The home side were 13-8 adrift when Perry's half-back partner, Jason Strange, presented his forwards with an attacking line-out seven metres out. Not before time, Saracens were adjudged guilty of sharp practice and penalised. Strange hit the spot again, and this time the Bristol pack surged into the in-goal area, propelling Perry into five-point territory in the process. Strange missed the match-winning kick, over-compensating to the left of the sticks having pushed a previous shot right. Somehow, this failure captured the spirit of the occasion.
Saracens peaked early - after four minutes, to be precise. Simon Raiwalui, showing the best of his Fijian heritage, flicked a wondrous pass to Dan Scarbrough as the Bristol defence got their gaps and angles in a rare old twist, thereby allowing the full-back to cut inside off his left foot and finish in style. Sadly for the visitors, they went downhill from there. "We were too dumb," said Alan Gaffney, their exasperated coach. "We're training well, but when we go on the field it's as if we take off the head and replace it with a pumpkin."
With Bristol barely able to raise a gallop - their performance in the first half was distinguished only by the odd dart from Perry and some ruthless tackling by Rob Higgitt in midfield - the Londoners should have been done and dusted by the interval. Yet a combination of their own ineptitude and the stop-start nature of the contest, which could hardly have been slower had it been played on wet cement, meant Saracens turned round only 7-3 to the good.
Minutes after the restart, they were 8-7 to the bad. Bristol launched three of those driving mauls from close range, each one more dynamic and better organised than its predecessor. From the third of them, the tight-head prop Darren Crompton dabbed the ball over the line.

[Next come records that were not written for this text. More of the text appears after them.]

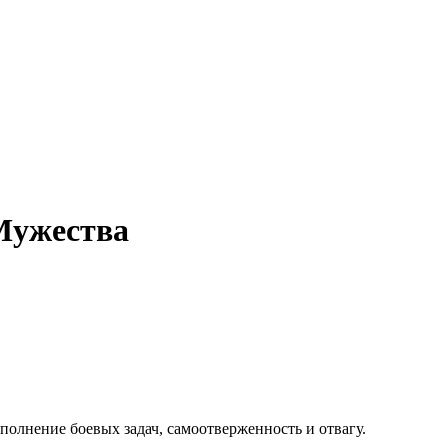
Мужества
олнение боевых задач, самоотверженность и отвагу.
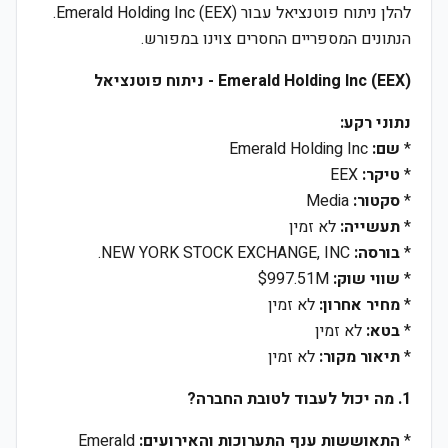
להלן ניתוח פוטנציאל עבור Emerald Holding Inc (EEX).
הנתונים המספריים החסרים צוינו במפורש.
Emerald Holding Inc (EEX) - ניתוח פוטנציאל
נתוני רקע:
*
שם:
Emerald Holding Inc
*
טיקר:
EEX
*
סקטור:
Media
*
תעשייה:
לא זמין
*
בורסה:
NEW YORK STOCK EXCHANGE, INC.
*
שווי שוק:
$997.51M
*
מחיר אחרון:
לא זמין
*
בטא:
לא זמין
*
תיאור מקור:
לא זמין
1. מה יכול לעבוד לטובת החברה?
*
התאוששות ענף התערוכות והאירועים:
Emerald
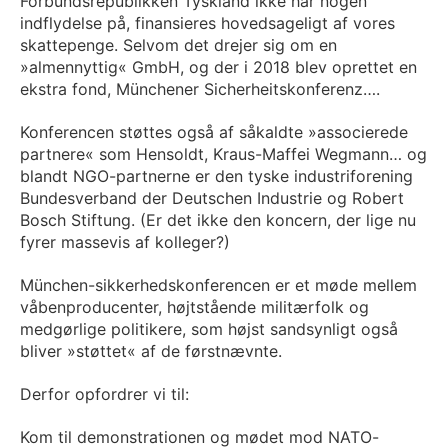
Forbundsrepublikken Tyskland ikke har nogen
indflydelse på, finansieres hovedsageligt af vores
skattepenge. Selvom det drejer sig om en
»almennyttig« GmbH, og der i 2018 blev oprettet en
ekstra fond, Münchener Sicherheitskonferenz….
Konferencen støttes også af såkaldte »associerede
partnere« som Hensoldt, Kraus-Maffei Wegmann… og
blandt NGO-partnerne er den tyske industriforening
Bundesverband der Deutschen Industrie og Robert
Bosch Stiftung. (Er det ikke den koncern, der lige nu
fyrer massevis af kolleger?)
München-sikkerhedskonferencen er et møde mellem
våbenproducenter, højtstående militærfolk og
medgørlige politikere, som højst sandsynligt også
bliver »støttet« af de førstnævnte.
Derfor opfordrer vi til:
Kom til demonstrationen og mødet mod NATO-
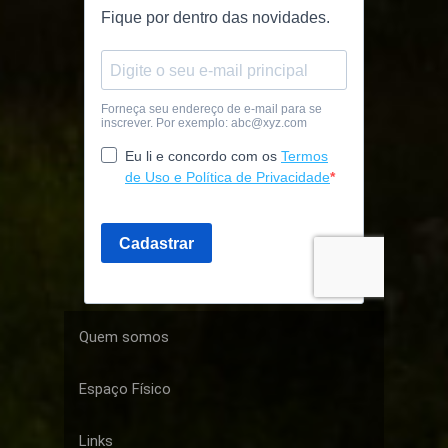
Quem somos
Espaço Físico
Links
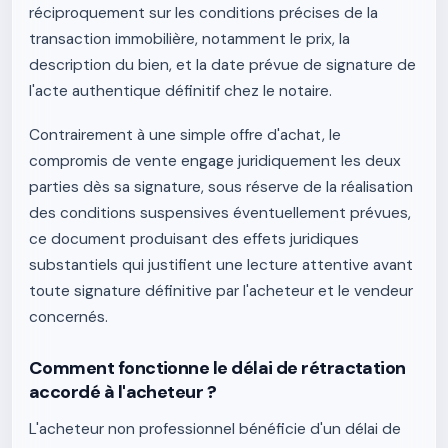
réciproquement sur les conditions précises de la
transaction immobilière, notamment le prix, la
description du bien, et la date prévue de signature de
l'acte authentique définitif chez le notaire.
Contrairement à une simple offre d'achat, le
compromis de vente engage juridiquement les deux
parties dès sa signature, sous réserve de la réalisation
des conditions suspensives éventuellement prévues,
ce document produisant des effets juridiques
substantiels qui justifient une lecture attentive avant
toute signature définitive par l'acheteur et le vendeur
concernés.
Comment fonctionne le délai de rétractation
accordé à l'acheteur ?
L'acheteur non professionnel bénéficie d'un délai de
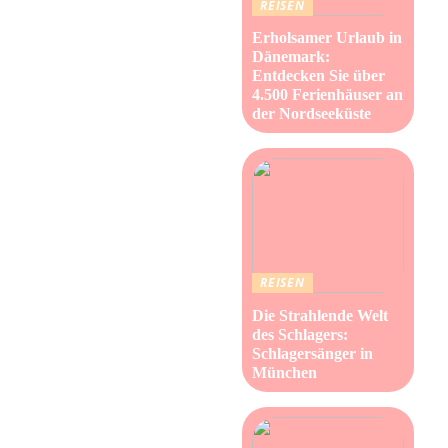
REISEN
Erholsamer Urlaub in
Dänemark:
Entdecken Sie über
4.500 Ferienhäuser an
der Nordseeküste
REISEN
Die Strahlende Welt
des Schlagers:
Schlagersänger in
München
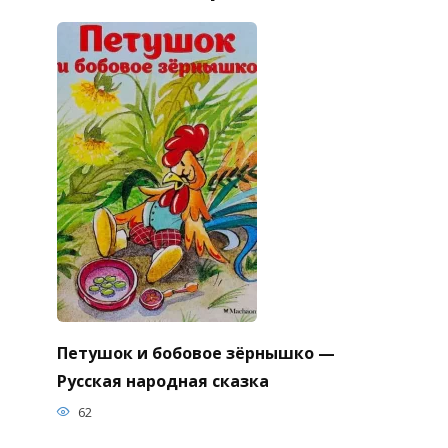
Петушок и бобовое зёрнышко —
Русская народная сказка
62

It was no more than the old boy deserved. Together with his equally venerable front-row partners Dave Hilton and Mark Regan, he drew the sting from what should have been a powerful Saracens scrum and earned his side an edge in that vital theatre of action.

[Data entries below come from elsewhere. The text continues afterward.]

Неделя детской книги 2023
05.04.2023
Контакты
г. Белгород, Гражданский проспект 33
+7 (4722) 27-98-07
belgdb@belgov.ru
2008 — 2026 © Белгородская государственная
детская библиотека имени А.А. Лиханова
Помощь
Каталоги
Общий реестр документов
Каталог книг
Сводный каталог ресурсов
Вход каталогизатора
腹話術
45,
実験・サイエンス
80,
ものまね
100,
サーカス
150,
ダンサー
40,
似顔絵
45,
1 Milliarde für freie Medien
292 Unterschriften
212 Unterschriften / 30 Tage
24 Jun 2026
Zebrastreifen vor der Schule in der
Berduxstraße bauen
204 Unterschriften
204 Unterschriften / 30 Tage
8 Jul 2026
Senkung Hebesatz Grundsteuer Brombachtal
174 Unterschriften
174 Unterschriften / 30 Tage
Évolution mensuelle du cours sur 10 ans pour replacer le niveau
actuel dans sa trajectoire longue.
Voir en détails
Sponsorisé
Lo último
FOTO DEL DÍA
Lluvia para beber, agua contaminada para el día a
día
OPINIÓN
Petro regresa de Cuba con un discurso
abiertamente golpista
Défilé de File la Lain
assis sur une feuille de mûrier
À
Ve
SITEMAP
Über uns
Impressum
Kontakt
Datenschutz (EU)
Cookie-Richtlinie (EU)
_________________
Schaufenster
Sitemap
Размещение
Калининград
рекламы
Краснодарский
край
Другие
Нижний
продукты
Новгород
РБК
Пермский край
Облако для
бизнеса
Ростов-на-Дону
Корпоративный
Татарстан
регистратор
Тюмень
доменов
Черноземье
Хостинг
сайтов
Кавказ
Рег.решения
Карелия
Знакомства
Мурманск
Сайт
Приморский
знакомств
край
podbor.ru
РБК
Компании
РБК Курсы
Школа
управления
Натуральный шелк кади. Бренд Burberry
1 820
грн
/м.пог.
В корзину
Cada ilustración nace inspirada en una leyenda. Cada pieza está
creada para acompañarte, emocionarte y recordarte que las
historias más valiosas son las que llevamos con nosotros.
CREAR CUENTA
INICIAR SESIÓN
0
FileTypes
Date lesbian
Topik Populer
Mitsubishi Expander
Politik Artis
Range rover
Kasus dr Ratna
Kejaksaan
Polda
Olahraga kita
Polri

"Last year we took nothing from this fixture," said Hill. "Part of what this season is about is reversing those results." Bristol did not manage a full reversal, but they remain unbeaten.
Bristol: Tries Crompton, Perry; Penalty Strange. Saracens: Try Scarbrough; Conversion Jackson; Drop goals Scarbrough, Jackson.

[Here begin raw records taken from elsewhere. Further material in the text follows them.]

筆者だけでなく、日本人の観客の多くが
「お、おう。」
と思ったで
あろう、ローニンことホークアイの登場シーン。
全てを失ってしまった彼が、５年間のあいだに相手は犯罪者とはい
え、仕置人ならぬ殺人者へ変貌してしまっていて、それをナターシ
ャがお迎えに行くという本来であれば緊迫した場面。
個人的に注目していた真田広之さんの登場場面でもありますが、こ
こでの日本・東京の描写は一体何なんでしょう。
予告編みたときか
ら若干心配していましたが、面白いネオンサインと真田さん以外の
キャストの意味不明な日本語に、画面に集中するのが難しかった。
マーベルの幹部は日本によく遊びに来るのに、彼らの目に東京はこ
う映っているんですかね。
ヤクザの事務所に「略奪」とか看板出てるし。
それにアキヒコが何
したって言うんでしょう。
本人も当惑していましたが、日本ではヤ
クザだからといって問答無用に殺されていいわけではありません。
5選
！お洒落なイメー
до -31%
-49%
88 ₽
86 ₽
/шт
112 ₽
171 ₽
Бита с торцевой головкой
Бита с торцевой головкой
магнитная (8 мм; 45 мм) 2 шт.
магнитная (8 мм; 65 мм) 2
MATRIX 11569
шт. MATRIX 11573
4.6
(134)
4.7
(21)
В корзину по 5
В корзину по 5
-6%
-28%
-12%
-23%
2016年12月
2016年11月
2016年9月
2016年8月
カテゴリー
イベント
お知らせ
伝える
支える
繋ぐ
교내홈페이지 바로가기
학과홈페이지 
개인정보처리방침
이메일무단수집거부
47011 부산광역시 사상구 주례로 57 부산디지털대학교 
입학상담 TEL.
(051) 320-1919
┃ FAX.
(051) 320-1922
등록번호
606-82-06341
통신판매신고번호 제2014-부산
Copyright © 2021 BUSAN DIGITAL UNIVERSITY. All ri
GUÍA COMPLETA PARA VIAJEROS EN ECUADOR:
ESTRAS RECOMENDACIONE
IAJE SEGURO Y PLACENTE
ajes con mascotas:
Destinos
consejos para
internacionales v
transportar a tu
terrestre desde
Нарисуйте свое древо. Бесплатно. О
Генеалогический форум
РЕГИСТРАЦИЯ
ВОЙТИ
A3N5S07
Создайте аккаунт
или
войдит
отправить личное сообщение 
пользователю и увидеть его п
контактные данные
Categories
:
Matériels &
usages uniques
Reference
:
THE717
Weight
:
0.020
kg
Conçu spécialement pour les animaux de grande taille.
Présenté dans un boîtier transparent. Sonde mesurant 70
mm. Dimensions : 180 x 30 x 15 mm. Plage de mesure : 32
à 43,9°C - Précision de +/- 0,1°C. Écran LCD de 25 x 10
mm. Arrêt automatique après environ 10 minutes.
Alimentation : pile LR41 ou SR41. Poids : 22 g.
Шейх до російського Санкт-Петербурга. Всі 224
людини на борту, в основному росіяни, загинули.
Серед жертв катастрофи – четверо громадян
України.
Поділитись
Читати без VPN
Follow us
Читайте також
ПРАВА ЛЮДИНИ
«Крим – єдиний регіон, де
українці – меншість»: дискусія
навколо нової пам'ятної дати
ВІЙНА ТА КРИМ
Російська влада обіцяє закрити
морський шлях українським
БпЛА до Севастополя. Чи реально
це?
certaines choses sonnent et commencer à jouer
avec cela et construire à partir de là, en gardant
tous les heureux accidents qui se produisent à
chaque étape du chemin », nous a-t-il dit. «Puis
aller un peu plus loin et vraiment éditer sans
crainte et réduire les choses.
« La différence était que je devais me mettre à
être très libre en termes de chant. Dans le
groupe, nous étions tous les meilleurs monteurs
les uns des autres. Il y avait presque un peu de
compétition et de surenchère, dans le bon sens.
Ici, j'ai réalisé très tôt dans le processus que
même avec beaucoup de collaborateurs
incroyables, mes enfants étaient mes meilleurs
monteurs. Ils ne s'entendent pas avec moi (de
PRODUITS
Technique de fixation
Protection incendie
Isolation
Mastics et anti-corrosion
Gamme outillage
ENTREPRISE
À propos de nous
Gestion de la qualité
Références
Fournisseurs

Bristol: J Taumalolo; L Robinson, R Higgitt, S Cox, C Morgan; J Strange (D Gray, 69-72), S Perry; D Hilton (A Clarke, 72), M Regan, D Crompton, R Winters, G Llewellyn, M Salter (capt; G Lewis, 72), J El Abd, D Ward-Smith.
Saracens: D Scarbrough; R Haughton, K Sorrell, B Johnston, T de Vedia (R Penney, 63); G Jackson, A Dickens (M Rauluni, 77); K Yates, S Byrne (M Cairns, 75), C Visagie, T Ryder (K Chesney, 65), S Raiwalui (capt), P Gustard, D Seymour, H Vyvyan.